If a buffer flood is a one-off tied to a known disruption, that’s the whole fix — acknowledge it and move on. If it recurs, the agent is genuinely out-running its buffer under normal load, and you tune the buffer rather than suppress the alert, in the agent’s ossec.conf:

<client_buffer>
  <disable>no</disable>
  <queue_size>5000</queue_size>
  <events_per_second>500</events_per_second>
</client_buffer>

queue_size is how many events the agent will hold while it catches up; events_per_second throttles the send rate so a burst doesn’t overwhelm the manager. The trap to avoid is the lazy one — disabling rule 204 because it’s noisy. That doesn’t fix the flood; it just blinds you to the next window where logs go missing.

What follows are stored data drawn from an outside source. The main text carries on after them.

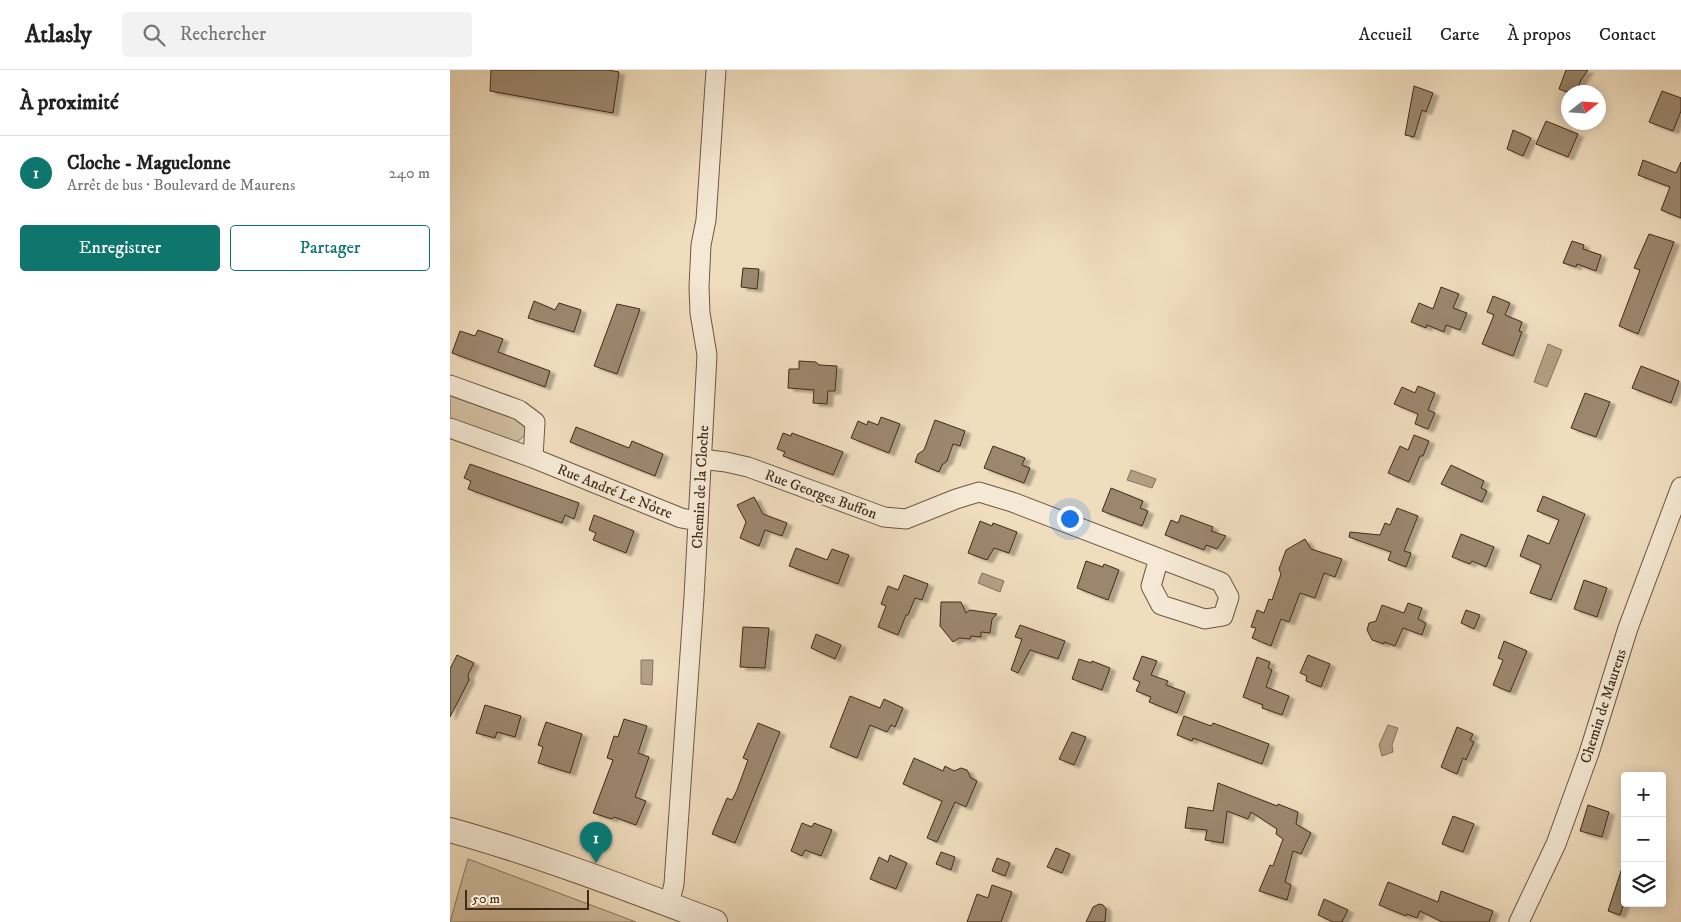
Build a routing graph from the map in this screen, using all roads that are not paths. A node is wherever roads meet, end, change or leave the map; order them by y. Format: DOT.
graph roads {
  1 [pos="716,70"];
  2 [pos="450,385"];
  3 [pos="450,428"];
  4 [pos="533,458"];
  5 [pos="701,459"];
  6 [pos="1681,487"];
  7 [pos="698,521"];
  8 [pos="1159,558"];
  9 [pos="450,830"];
  10 [pos="670,905"];
  11 [pos="715,922"];
  12 [pos="1520,922"];
  1 -- 5 [label="street, Chemin de la Cloche"];
  2 -- 4 [label="street"];
  3 -- 4 [label="street, Rue André Le Nôtre"];
  4 -- 7 [label="street, Rue André Le Nôtre"];
  5 -- 7 [label="street, Chemin de la Cloche"];
  5 -- 8 [label="street, Rue Georges Buffon"];
  6 -- 12 [label="street, Chemin de Maurens"];
  7 -- 10 [label="street, Chemin de la Cloche"];
  8 -- 8 [label="street, Rue Georges Buffon"];
  9 -- 10 [label="street"];
  10 -- 11 [label="street"];
}
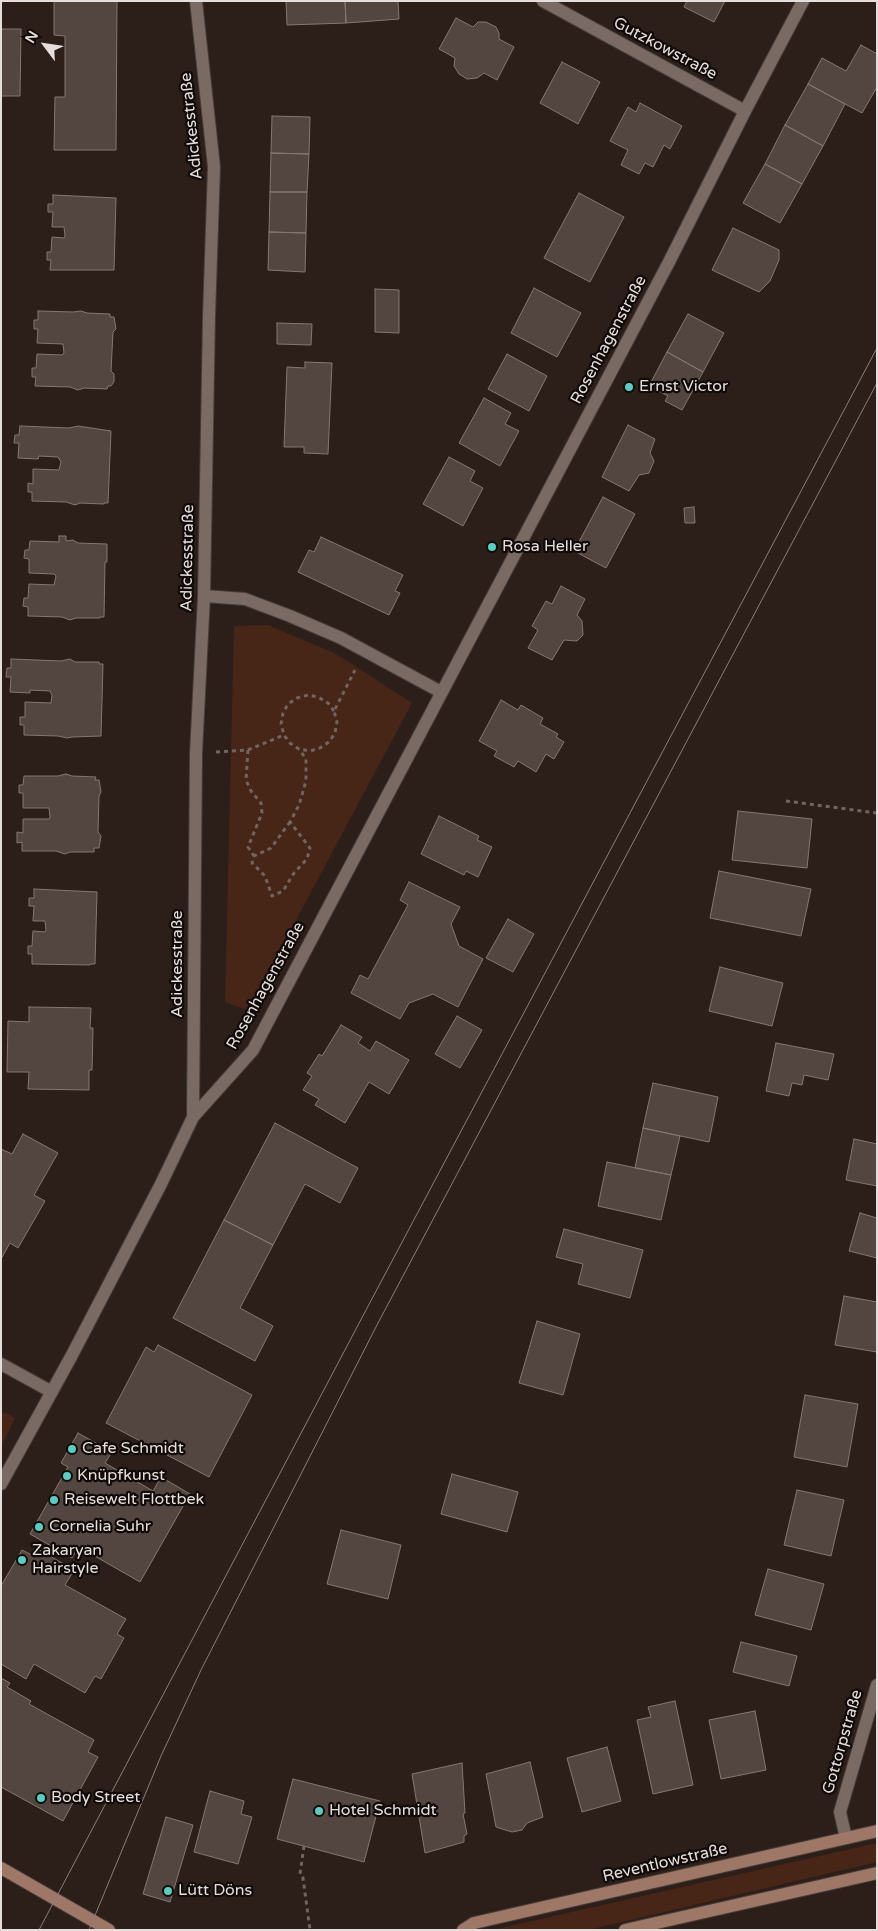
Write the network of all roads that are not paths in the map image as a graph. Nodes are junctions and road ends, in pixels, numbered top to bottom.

The reframe is the part that matters. A level-12 alert firing correctly on a buffer flood is the detection pipeline proving it works: high-severity rules are evaluating, agent-health monitoring is live, buffer detection is functioning, and the alert reached a human. A SIEM that never tells you about itself isn’t quiet — it’s usually broken in a way you haven’t noticed yet.

Takeaways

Narrow before you panic. “Wazuh is down” was really “only the dashboard is down.” Check the components individually; the one that’s actually dead is the one whose logs hold the answer.
A stale path is a total outage. A cert/key mismatch after unrelated rework took the whole console offline with nothing compromised. Chase the crashing component’s own log, and snapshot the known-good state the moment you have it back.
Severity is not meaning. A level-12 agent_flooding alert is high-severity and benign — a telemetry-health signal, not an intrusion. Triaging “is this malicious?” separately from “is this important?” is the core SOC reflex, and it’s the same at home as at scale.
Tune, don’t suppress. A recurring buffer flood gets fixed with client_buffer settings, not by muting the rule. Muting the alert just hides the next gap in your logs.
The SIEM watching itself is a feature. The most common alert in a healthy deployment is the system reporting on its own plumbing. That’s the signal you want — it’s how you know the pipeline that would catch a real attack is actually running.